The Baker and the Good Fairy
In a small town, a consumer buys a bun priced at €1 each day, thus spending €30 on buns each month. The local baker’s fixed cost (per consumer) is €10 per month, the marginal cost per bun is 40ct. From this we calculate his profit as revenues of €30 less costs of €22, yielding a monthly profit of €8 – a stable situation both for the baker and for the consumer.
One day, a good fairy comes to the small town. Whenever the sun shines, she is able to give away a bun for free, at no fixed cost to herself. The local probability of sun shine is 50%.
If the fairy gave all her buns to the consumer, the baker would be left with revenues of €15 and costs of €16, meaning he makes a loss and must consequently go out of business. The consumer would have saved a lot of money but could enjoy a bun on only 15 days each month on average. A reliable weather (i.e. bun) forecast would only be available at short notice.
If, by contrast, the baker and the fairy coordinate their actions before the fairy gives the buns to the consumer, they can enter into an agreement regarding the whole month before the start of the month ( = forward market ). Together they can offer the consumer a bun on each day of the month, at a monthly cost of €16. Meanwhile the consumer’s monthly willingness to pay remains at €30. A “cake” of €14 has emerged between the baker, the fairy and the consumer.
In dividing that cake, the first decision to make is whether the “good fairy” will remain exactly that and continue not to demand payment, or whether she would rather claim her fair share of the cake. The latter solution would greatly simplify matters as it might in the best case even obviate the wizard in the background ( = Renewable Energy Act ), who so far effectively bore the fairy’s costs. The game theoretic solution concept PARTS would award the fairy an “added value” of €6 since she enlarged the cake by this amount.
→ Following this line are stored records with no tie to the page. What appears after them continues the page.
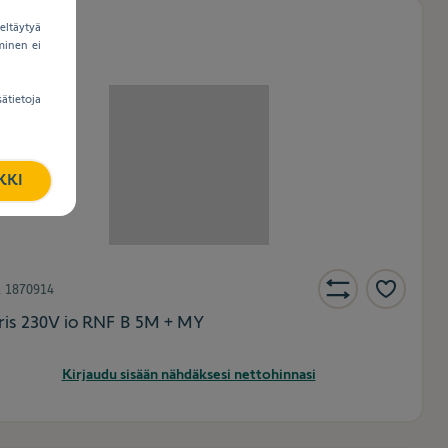
eltäytyä
yminen ei
ätietoja
KKI
.
1870914
iris 230V io RNF B 5M + MY
Kirjaudu sisään nähdäksesi nettohinnasi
If, however, the good fairy gives the buns to the consumer “without thinking” and without coordination with the baker, she will destroy the latter’s business model and, consequently, also the consumer’s security of supply.
The basic idea of the electricity market design proposed by the IFAMD is not only to allow the early marketing of renewable energy on the forward market in theory (that possibility already exists today), but rather to make renewables secure (in terms of security of supply) through their mandatory combination with reliability options. The demand for such options will then give rise to a profitable market for CCGT plants and, later on, storage capacity. The Renewable Energy Act’s much-discussed renewables subsidies, which will continue to support renewables for many years to come, could assume a new role in this scenario: Rather than, as today, distorting competition on the power generation side, we propose that the funds could be better used to stimulate the demand for renewable energy on the forward market. The earlier renewable energy is demanded on the forward market, the higher the payment to the demander should be.
 Following Brandenburger, A. M. and B. J. Nalebuff (1996), Co-opetition, Currency Doubleday: P = Player, A = Added Value, R = Rules, T = Tactics, S = Space.